In our log-file screen shot shown previously we had two different wide-band sensors imported into ProECU: the Innovate LM2 and the Innovate MTX-L Gauge, as well as the rescaled factory AF sensor. Below you can see the red Custom Map L Result line showing the MTX-L gauge output that has been imported into the ECU, also the yellow line, which is the rescaled factory AF sensor. They are quite close but the factory sensor should not be relied upon for accuracy.
Using the imported value to take actions
It is possible to set up a custom map to protect the engine for an excessively rich or lean condition, and this can prove useful on a forced-induction vehicle. We will not cover how to set up these safe guard maps in this article, but please search the knowledge base for the specific set up you require. Some ideas for Safe Guards are discussed below.
You could create a Custom Map that would put on a CEL or close the throttle should the wide-band AFR reading go leaner than 13.5:1 AFR or richer than 10:1 AFR when on full load with the map only active over a certain engine load (full power).

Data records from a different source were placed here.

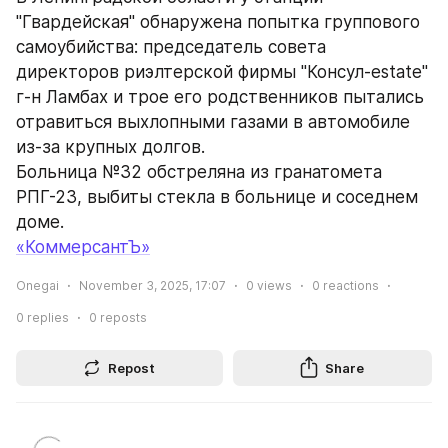
"Гвардейская" обнаружена попытка группового 
самоубийства: председатель совета 
директоров риэлтерской фирмы "Консул-estate" 
г-н Ламбах и трое его родственников пытались 
отравиться выхлопными газами в автомобиле 
из-за крупных долгов.
Больница №32 обстреляна из гранатомета 
РПГ-23, выбиты стекла в больнице и соседнем 
доме.
«КоммерсантЪ»
Onegai
November 3, 2025, 17:07
0
views
0
reactions
0
replies
0
reposts
Repost
Share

To do this you could calibrate your fuelling as normal and once the map is profiled (Target AFR as such) copy the values into a Custom Map against RPM and Load (basically a copy of your fuel map if your MAF scaling is correct and your fuel map actually matches your true AFR).
You would then use the output of this Custom Map as the input to another Custom Map. Then have the True Wide-band Custom Map input compare to the Target AFR Input then make your decision as to the actions to take when the two values move apart. This feature might just save an expensive engine.
Examples might be
- Increase the Injection Volume for a Lean AFR
- illuminate the Check engine light (CEL) for a Lean or Rich condition
- Retard the ignition Timing aggressively to reduce power
- Reduce the desired Torque to close the throttle
- Dramatically reduce waste-gate duty for turbocharged vehicles.